Неожиданная развязка

 

— Керсновская! Через полчаса будьте на вахте: за вами придет машина.

Это голос нарядчика Белкина. С тем же успехом мог он быть трубою архангела. Только та возвещала воскресение из мертвых…

Пора!

Зажав бритву в кулаке, я ринулась к двери и… угодила головой в чей-то живот. То ли от слабости, то ли от неожиданности, но у меня в глазах потемнело. Когда я вновь обрела способность соображать, до меня донеслись, будто издалека, слова:

— Что я слышу? Только что узнал на вахте, что вы нас покидаете. Павел Евдокимович, бедняга, все эти дни сам не свой! Места себе не найдет… Вы не думайте, он неплохой старикан…

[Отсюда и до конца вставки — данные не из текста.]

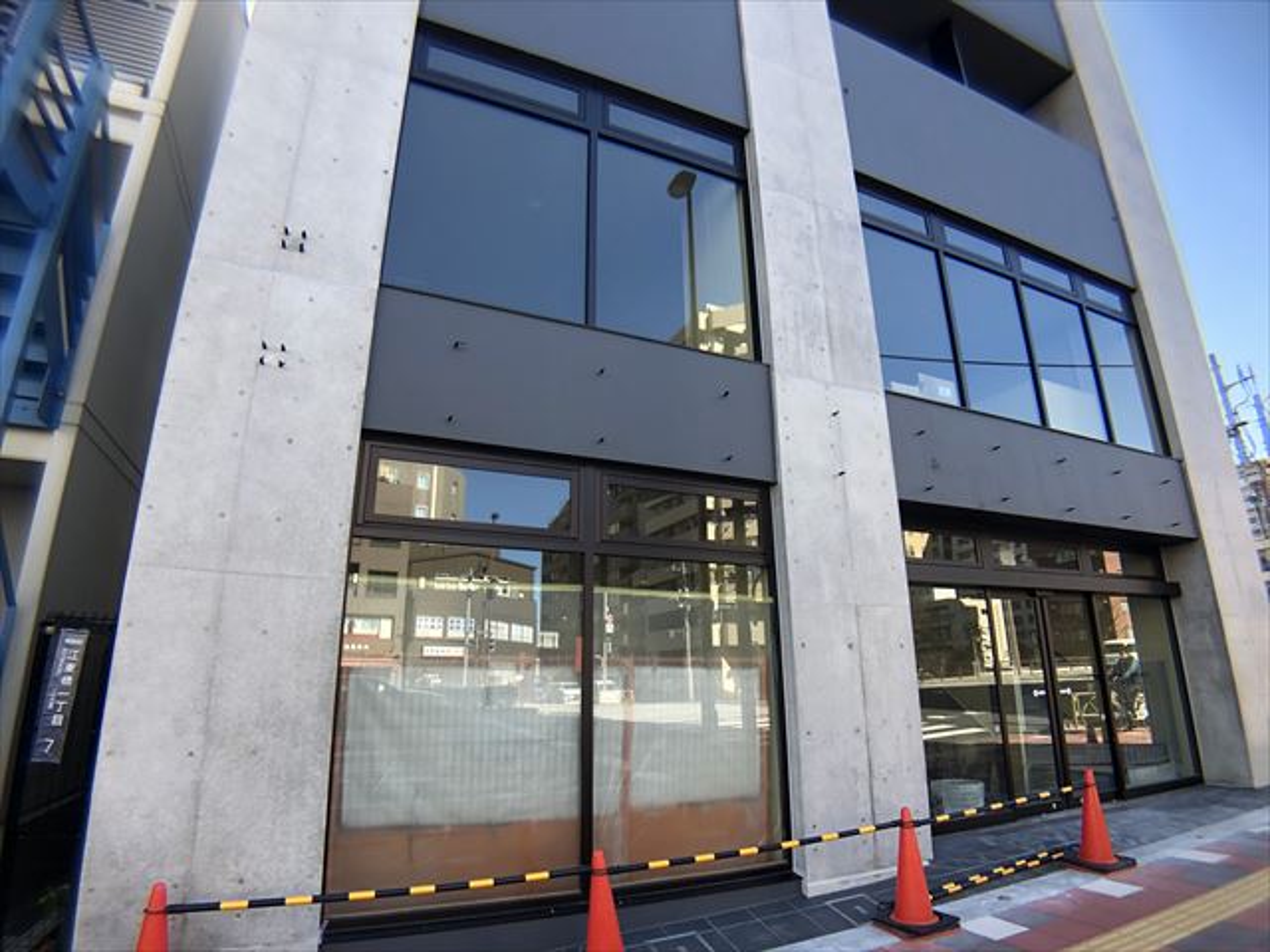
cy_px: 476
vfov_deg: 49.7
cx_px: 635
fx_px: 1027
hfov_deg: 63.4
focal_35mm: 28
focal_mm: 3.99
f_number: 1.8
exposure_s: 1/255
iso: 20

Так говоря, Дмоховский теснил меня обратно в секцию, где я скорей упала, чем села, на голые нары, а он сел рядом со мной. Признаться, в голове у меня был кавардак, и я просто не могла следить за нитью беседы. Незаметно я выдернула из-под ручки моего фанерного чемодана записку и, скомкав ее, сунула вместе с бритвой в карман.

И вот Белкин опять в дверях:

— Евфросиния Антоновна, на вахту!

— Я вам помогу поднести к машине вещи, — говорит Владимир Николаевич.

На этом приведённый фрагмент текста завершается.